I was feeling a bit stuck on what to talk about today and decided I'd look for an inspiring video to share here instead. I headed to TED which shares videos of the talks they host by incredible, talented, very smart people, and found this video by master marketing guru, Seth Godin.
It's called sliced bread and other marketing delights. It's 17min long if you have a chance to sit down this weekend and take a peek, I really suggest watching it. There's lots of great ideas and interesting insights involved with how to market your business successfully.
Below the video, I've posted some notes on his talk, in case you can't watch it yourself, along with my thoughts on how his advice can be applied to better our own little micro-businesses.
*feed readers, pop over to the blog here to see the video! :)
Notes on Seth's talk:
For the first 15 years that sliced bread was available, no one wanted it. Then Wonder came along and figured out how to market it, and how to spread the idea of it.
"The way that you're going to get what you want... is [to] figure out a way to get your ideas to spread. [...] We're living in a century of idea diffusion- people who can spread ideas, regardless of what those ideas are, win."
Consumers have too many choices and too little time. People tend to ignore things that they've seen before. Take cows for instance- we don't really notice cows on the side of the road because we've seen them so many times before, they're just part of the background. But if we saw a purple cow, we'd notice it. Until all cows started turning purple, then we'd start ignoring them again.
The thing that decides what gets purchased is "Is it remarkable?" Remarkable in the most literal sense, as in, "Is it worth making a remark about?"
The only thing that the top selling cars, dvds, store brands (Tiffany and Wal-mart) have in common is that they have nothing in common.
"No matter what we do for a living, we're in the fashion business. We have to figure out how to think that way."
Mass marketing ignores the fringe sector and goes for the center of people, the majority of consumers, and those are the same consumers who are overwhelmed with options and used to tuning everything out. Market towards the people on the "edges" because they care, they're the ones who are obsessed, they listen to what you have to say, they tell their friends.

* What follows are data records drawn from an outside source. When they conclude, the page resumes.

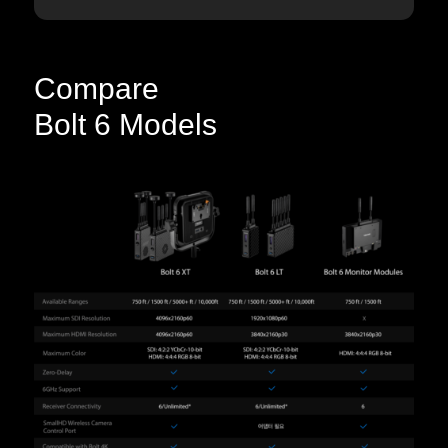
Compare
Bolt 6 Models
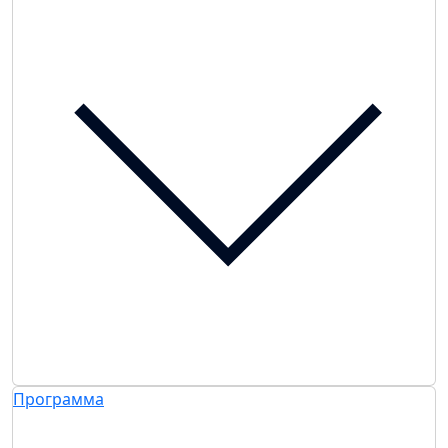
Программа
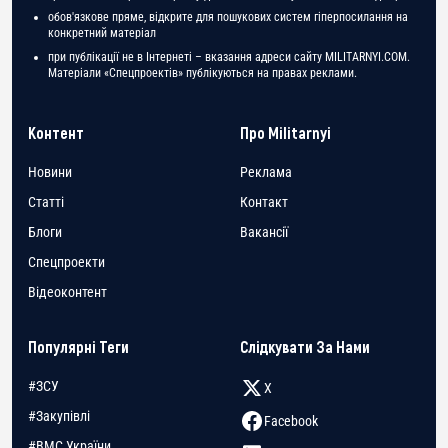
обов'язкове пряме, відкрите для пошукових систем гіперпосилання на
конкретний матеріал
при публікації не в Інтернеті – вказання адреси сайту MILITARNYI.COM.
Матеріали «Спецпроектів» публікуються на правах реклами.
Контент
Про Militarnyi
Новини
Реклама
Статті
Контакт
Блоги
Вакансії
Спецпроекти
Відеоконтент
Популярні Теги
Слідкувати За Нами
#ЗСУ
X
#Закупівлі
Facebook
#ВМС України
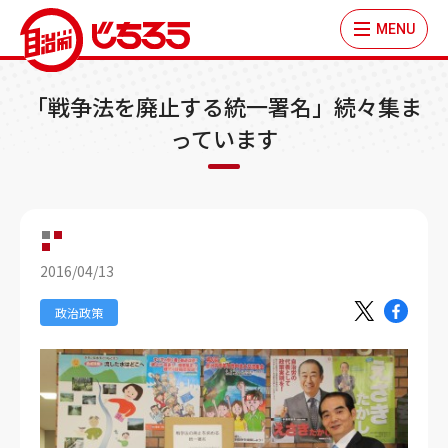
MENU
「戦争法を廃止する統一署名」続々集ま
っています
2016/04/13
政治政策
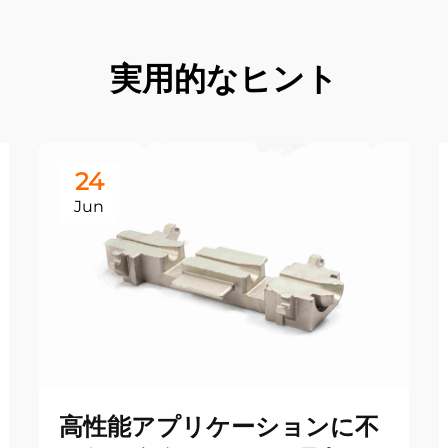
実用的なヒント
24
Jun
高性能アプリケーションに不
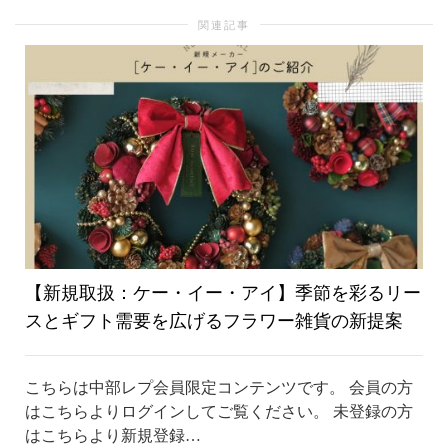
関連記事
り
替
え
【新規取扱：ケー・イー・アイ】季節を彩るリー
スとギフト需要を広げるフラワー雑貨の新提案
こちらは中部レプ会員限定コンテンツです。 会員の方
はこちらよりログインしてご覧ください。 未登録の方
はこちらより新規登録…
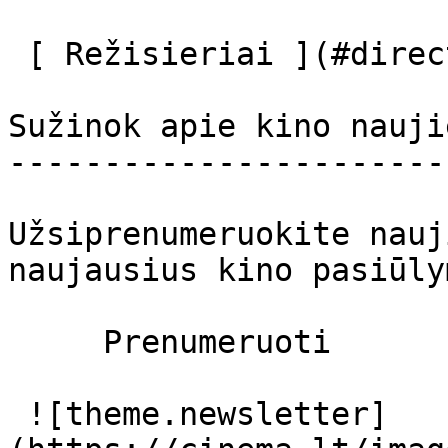
 [ Režisieriai ](#directors) 

Sužinok apie kino nauji
-----------------------
Užsiprenumeruokite nauj
naujausius kino pasiūly
     Prenumeruoti     

 ![theme.newsletter]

"To make a product, to market an idea [...] you have to find a group that really cares about what you have to say and talk to them. Make it easy for them to tell their friends."

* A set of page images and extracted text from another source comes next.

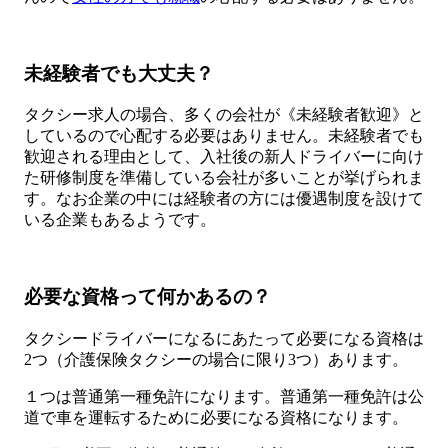
未経験者でも大丈夫？
タクシー求人の場合、多くの会社が《未経験者歓迎》と
しているので心配する必要はありません。未経験者でも
歓迎される理由として、入社後の新人ドライバーに向け
た研修制度を準備している会社が多いことが挙げられま
す。なお企業の中には経験者の方には優遇制度を設けて
いる企業もあるようです。
必要な資格って何かあるの？
タクシードライバーになるにあたって必要になる資格は
2つ（介護保険タクシーの場合に限り3つ）あります。
１つは普通第一種免許になります。普通第一種免許は公
道で車を運転するために必要になる資格になります。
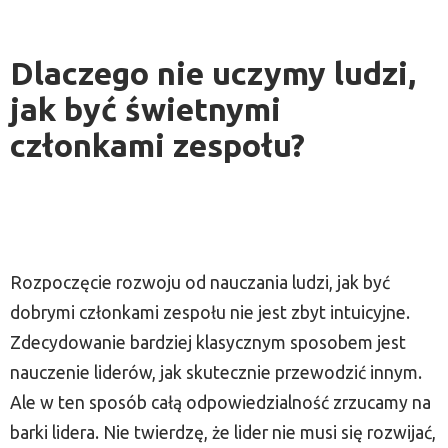
Dlaczego nie uczymy ludzi,
jak być świetnymi
członkami zespołu?
Rozpoczęcie rozwoju od nauczania ludzi, jak być
dobrymi członkami zespołu nie jest zbyt intuicyjne.
Zdecydowanie bardziej klasycznym sposobem jest
nauczenie liderów, jak skutecznie przewodzić innym.
Ale w ten sposób całą odpowiedzialność zrzucamy na
barki lidera. Nie twierdzę, że lider nie musi się rozwijać,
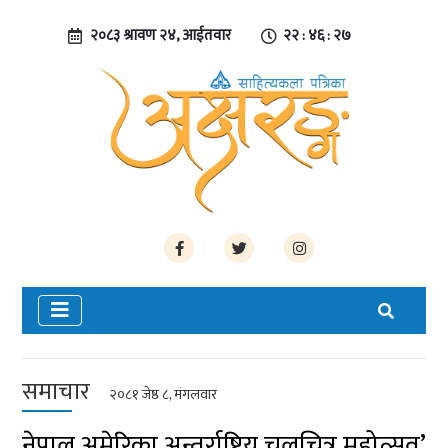
२०८३ श्रावण २४, आईतवार
२२ : ४६ : २७
समाचार
२०८१ जेष्ठ ८, मंगलवार
नेपाल अमेरिका अन्तर्राष्ट्रिय चलचित्र महोत्सव’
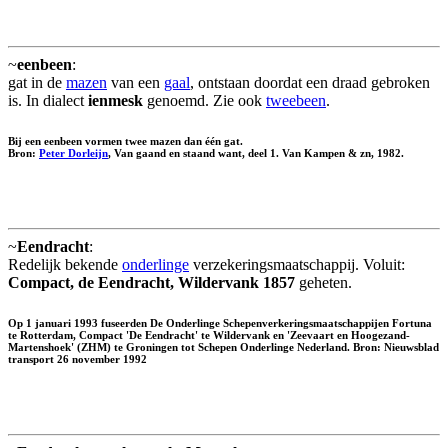
~
eenbeen
:
gat in de
mazen
van een
gaal
, ontstaan doordat een draad gebroken
is. In dialect
ienmesk
genoemd. Zie ook
tweebeen
.
Bij een eenbeen vormen twee mazen dan één gat.
Bron:
Peter Dorleijn
, Van gaand en staand want, deel 1. Van Kampen & zn, 1982.
~
Eendracht
:
Redelijk bekende
onderlinge
verzekeringsmaatschappij. Voluit:
Compact, de Eendracht, Wildervank 1857
geheten.
Op 1 januari 1993 fuseerden De Onderlinge Schepenverkeringsmaatschappijen Fortuna
te Rotterdam, Compact 'De Eendracht' te Wildervank en 'Zeevaart en Hoogezand-
Martenshoek' (ZHM) te Groningen tot Schepen Onderlinge Nederland. Bron: Nieuwsblad
transport 26 november 1992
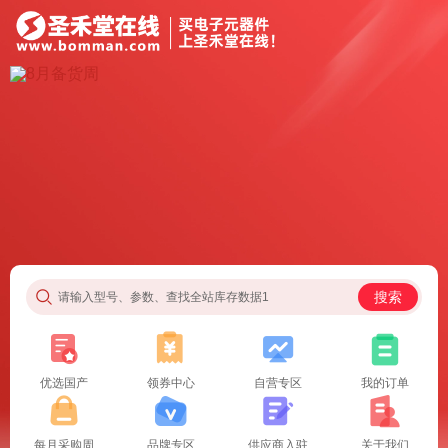
搜索
请输入型号、参数、查找全站库存数据1
优选国产
领券中心
自营专区
我的订单
每月采购周
品牌专区
供应商入驻
关于我们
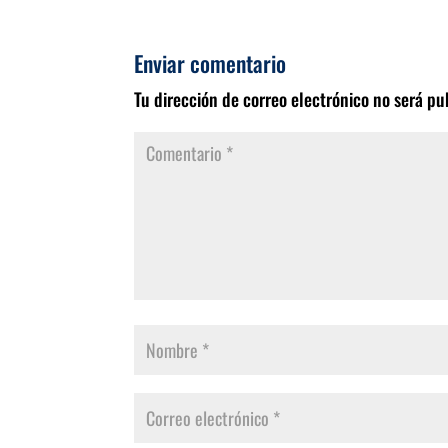
Enviar comentario
Tu dirección de correo electrónico no será pu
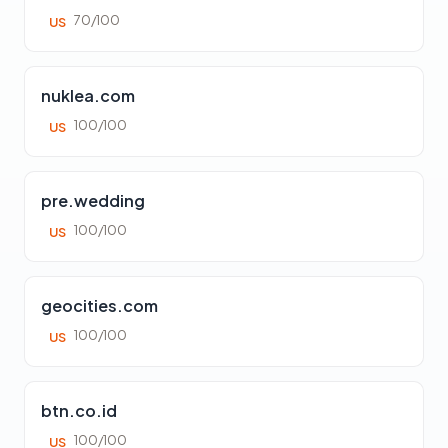
70/100
US
nuklea.com
100/100
US
pre.wedding
100/100
US
geocities.com
100/100
US
btn.co.id
100/100
US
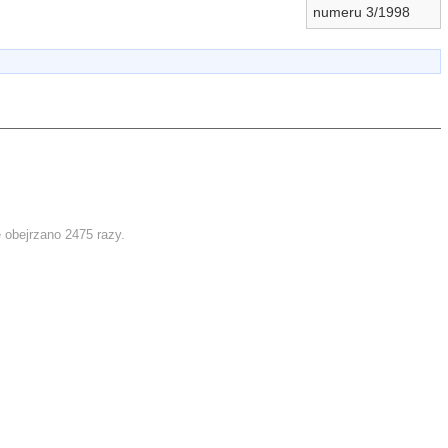
numeru 3/1998
 obejrzano 2475 razy.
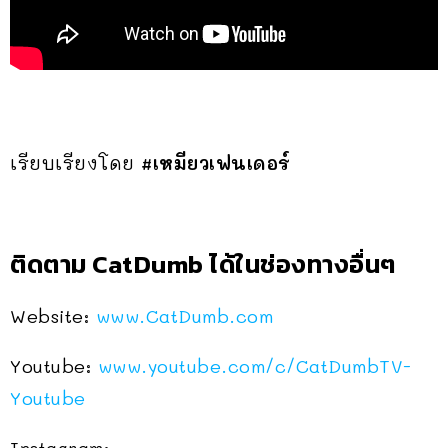
เรียบเรียงโดย
#เหมียวเฟนเดอร์
ติดตาม CatDumb ได้ในช่องทางอื่นๆ
Website:
www.CatDumb.com
Youtube:
www.youtube.com/c/CatDumbTV-
Youtube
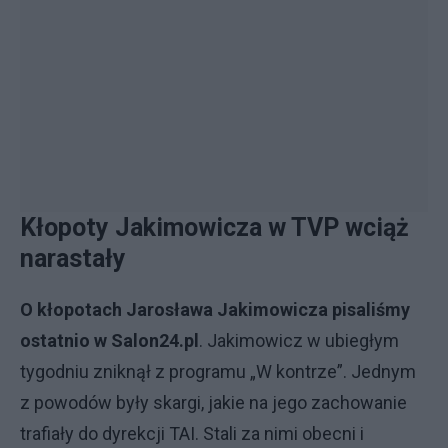
Kłopoty Jakimowicza w TVP wciąż
narastały
O kłopotach Jarosława Jakimowicza pisaliśmy
ostatnio w Salon24.pl
. Jakimowicz w ubiegłym
tygodniu zniknął z programu „W kontrze”. Jednym
z powodów były skargi, jakie na jego zachowanie
trafiały do dyrekcji TAI. Stali za nimi obecni i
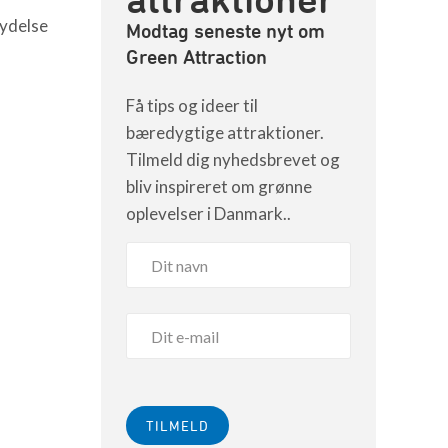
lydelse
Modtag seneste nyt om
Green Attraction
Få tips og ideer til
bæredygtige attraktioner.
Tilmeld dig nyhedsbrevet og
bliv inspireret om grønne
oplevelser i Danmark..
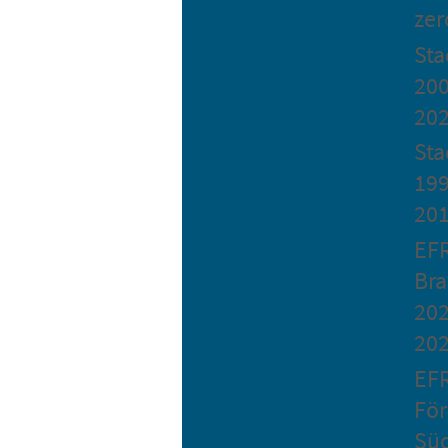
zer
St
200
20
Sta
199
20
EF
Bra
202
20
EF
Fö
Sü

"Figure out who does care, who is going to raise their hand and say 'I want to hear what you're doing next' and sell something to them."

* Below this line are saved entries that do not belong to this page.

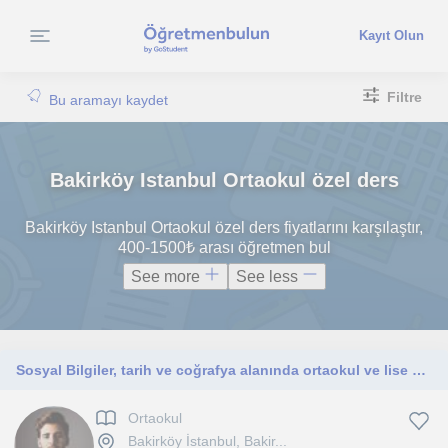
Kayıt Olun
Filtre
Bu aramayı kaydet
Bakirköy Istanbul Ortaokul özel ders
Bakirköy Istanbul Ortaokul özel ders fiyatlarını karşılaştır,
400-1500₺ arası öğretmen bul
See more
See less
Sosyal Bilgiler, tarih ve coğrafya alanında ortaokul ve lise düzeyinde dersler veriyorum
Ortaokul
Bakirköy İstanbul, Bakir...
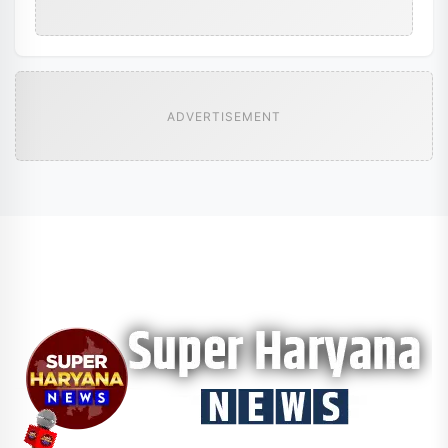
ADVERTISEMENT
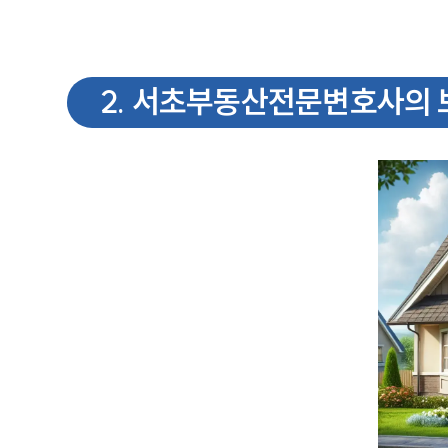
2
.
서초부동산전문변호사의 보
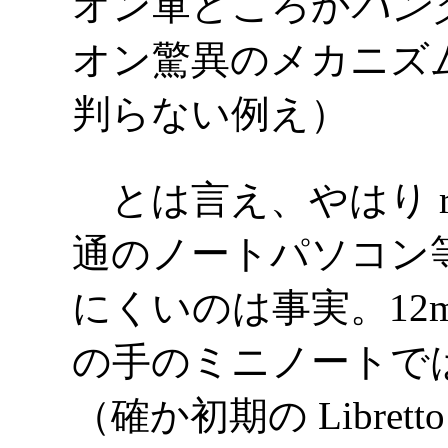
オン軍どころか
バン
オン驚異のメカニズ
判らない例え）
とは言え、やはり r
通のノートパソコン
にくいのは事実。12
の手のミニノートで
（確か初期の Libre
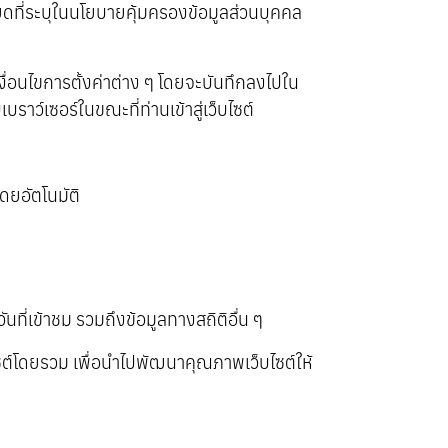
ดที่ระบุในนโยบายคุ้มครองข้อมูลส่วนบุคคล
ม เงื่อนไขการตั้งค่าต่าง ๆ โดยจะบันทึกลงไปใน
บราว์เซอร์ในขณะที่ท่านเข้าสู่เว็บไซต์
ดยอัตโนมัติ
นที่เข้าชม รวมถึงข้อมูลทางสถิติอื่น ๆ
บไซต์โดยรวม เพื่อนำไปพัฒนาคุณภาพเว็บไซต์ให้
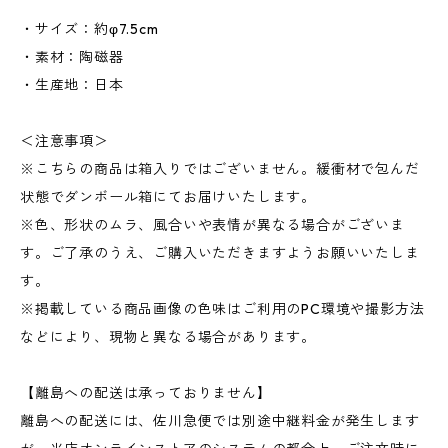
・サイズ：約φ7.5cm
・素材：陶磁器
・生産地：日本
＜注意事項＞
※こちらの商品は箱入りではございません。緩衝材で包んだ
状態でダンボール箱にてお届けいたします。
※色、形状のムラ、風合いや表情が異なる場合がございま
す。ご了承のうえ、ご購入いただきますようお願いいたしま
す。
※掲載している商品画像の色味はご利用のPC環境や撮影方法
などにより、現物と異なる場合があります。
【離島への配送は承っておりません】
離島への配送には、佐川急便では別途中継料金が発生します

I think in this micro-business sector of things, we're actually in a really good position to market ourselves effectively using these notions. We're already on the edges/fringes of the mainstream and have a built in audience of customers to talk to who affiliate with that community. It's important to go after those who already understand, who are already familiar with the indie business/craft/handmade movement, and even further, who are already fans of what you offer. That's the niche you serve. Talk to them, market to them. When you're selling to the right people, they'll tell their friends, they'll spread your idea for you.
And as this handmade community grows and grows and becomes more "mainstream", you'll have to work on defining yourself and standing out in the ever growing crowd even more. What is your "purple cow?" What are you doing differently with your business? What do you do/make/offer that no one else does that will make people stop and take notice?
Really think about what makes your business idea remarkable. What makes it worth writing about on blogs and getting mentioned by press/media? What makes people want to talk about it and tell their friends about it? If your idea is remarkable, people will want to buy a piece of it, a piece of you and what you have to offer.
Figure out who cares, and sell to them!